I shook my head. “There isn’t one.”
“But the rioting is spreading.”
“And so are fashion styles, and Internet memes, and conspiracy theories, as always. And Boko Haram is conducting raids, like every day, and antisemitism is expanding like a poison puddle across Europe again. And idealistic kids are being radicalized, like every other day. And people are joining cults and reading their horoscopes, like every other damn day. Wars are raging in the Middle East and Africa, as usual; climate change is being ignored, evolution denied, sexism and racism perpetuated, all as per usual. Sure, most memes that take hold are reasonably benign, but malignant ones can spread just as easily, whether you call them the KKK or National Socialism or the Troubles in Northern Ireland or a decade or more of missing and murdered Native women in Canada.”
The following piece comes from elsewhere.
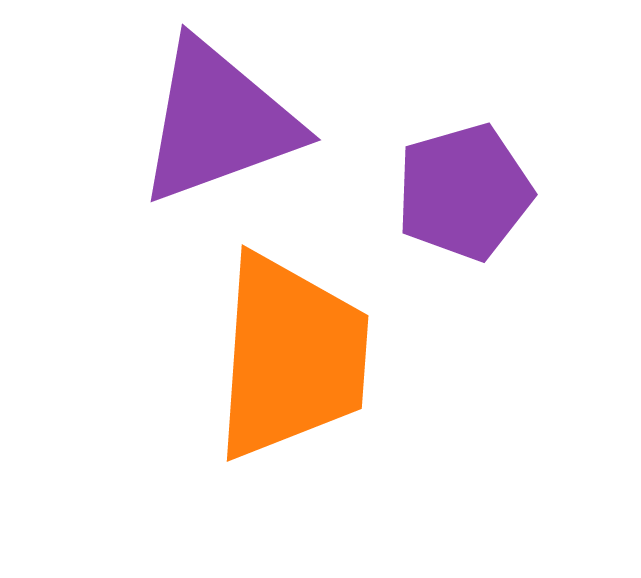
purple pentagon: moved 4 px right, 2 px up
“But something must have caused them to spread.”
“Sure, but it was doubtless something small. Losing a hockey game in Winnipeg; other picayune catalysts elsewhere. You don’t need a complex explanation—some particle-physics or neuroscience mumbo jumbo—for something that’s happened over and over and over again throughout history.” I glanced down at the spot where her blouse was concealing her tattoo. “Butterflies don’t just symbolize metamorphosis; they symbolize small changes having big effects.”
“Yeah,” she said. “I guess.”
She leaned in and kissed me, then went off to put Ryan to bed. When we retired for the evening, Kayla fell asleep before I did, and I lay in the dark, listening to the susurration of her breath, waves lapping a beach.
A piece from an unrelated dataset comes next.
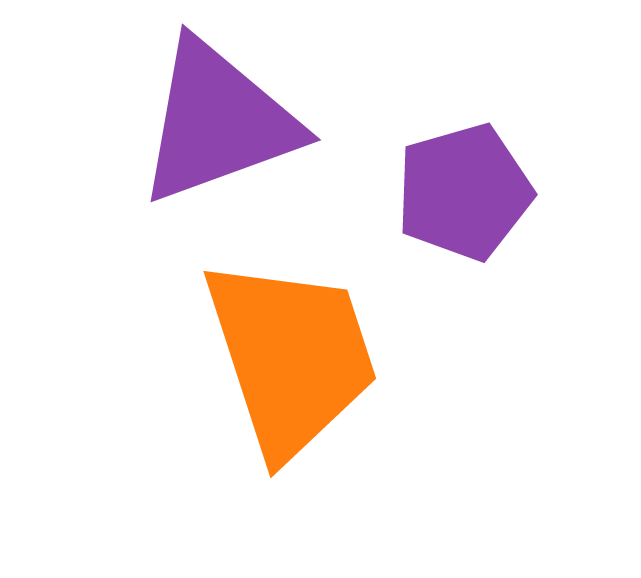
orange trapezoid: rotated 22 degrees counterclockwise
It should have come as no particular surprise, I supposed, that President Carroway was a psychopath. Such people were ideally suited to politics, each one a heaping plateful of traits selected from a smorgasbord that included pathological lying, charisma, glibness, skillful manipulation, and promiscuity—literally and figuratively getting into bed with whoever served the needs of the moment. Working my way through the presidents I knew anything about, I suspected several others had also been psychopaths, including some Democrats (surel
y Lyndon Johnson and almost as certainly Bill Clinton) and some Republicans (doubtless Richard Nixon and maybe George W. Bush, although I’d go even money that Dubya was a p-zed in the thrall of Dick Cheney).
But holding suspicions and actually knowing were two different things. And as I lay there, a sickle moon hanging low out the window, I wondered what the Leader of the Free World was going to do next.
42
I did not have to wait long to find out. The next morning, President Carroway’s latest speech was all over the media. Kayla and I, and Ryan, sensing the solemnity of what was going on even if she didn’t understand it, watched it, the three of us sitting slack-jawed in front of the living-room TV. Carroway began by striding to the podium and uttering four words that would doubtless become a meme in their own right: “My fellow North Americans . . .”
My heart thundered. The president went on in the adamantine baritone I’d previously heard admonishing those passing through airports: “On my order, beginning at 9:00 A.M. Eastern time, US Customs and Border Protection agents closed the border between the United States and Canada, locking down all vehicular crossings and all US Customs stations at Canadian airports. At the same time, United States Air Force jets scrambled from McChord Air Force Base in Washington State, Minot Air Force Base in North Dakota, Wright-Patterson Air Force Base in Ohio, and Andrews Air Force Base in Maryland; these jets have now secured Canadian airspace.”
“My God . . .” Kayla said softly.
Carroway’s dark eyes narrowed slightly. “At 9:17 A.M., our ambassador to Canada, Schuyler Grayson, accompanied by a United States Marine Corps honor guard, presented himself at 24 Sussex Drive in Ottawa, the home of the Canadian prime minister, to urge Prime Minister Naheed Nenshi to finally accept our aid in quelling the ongoing rioting that has begun to spill over the border into this country.”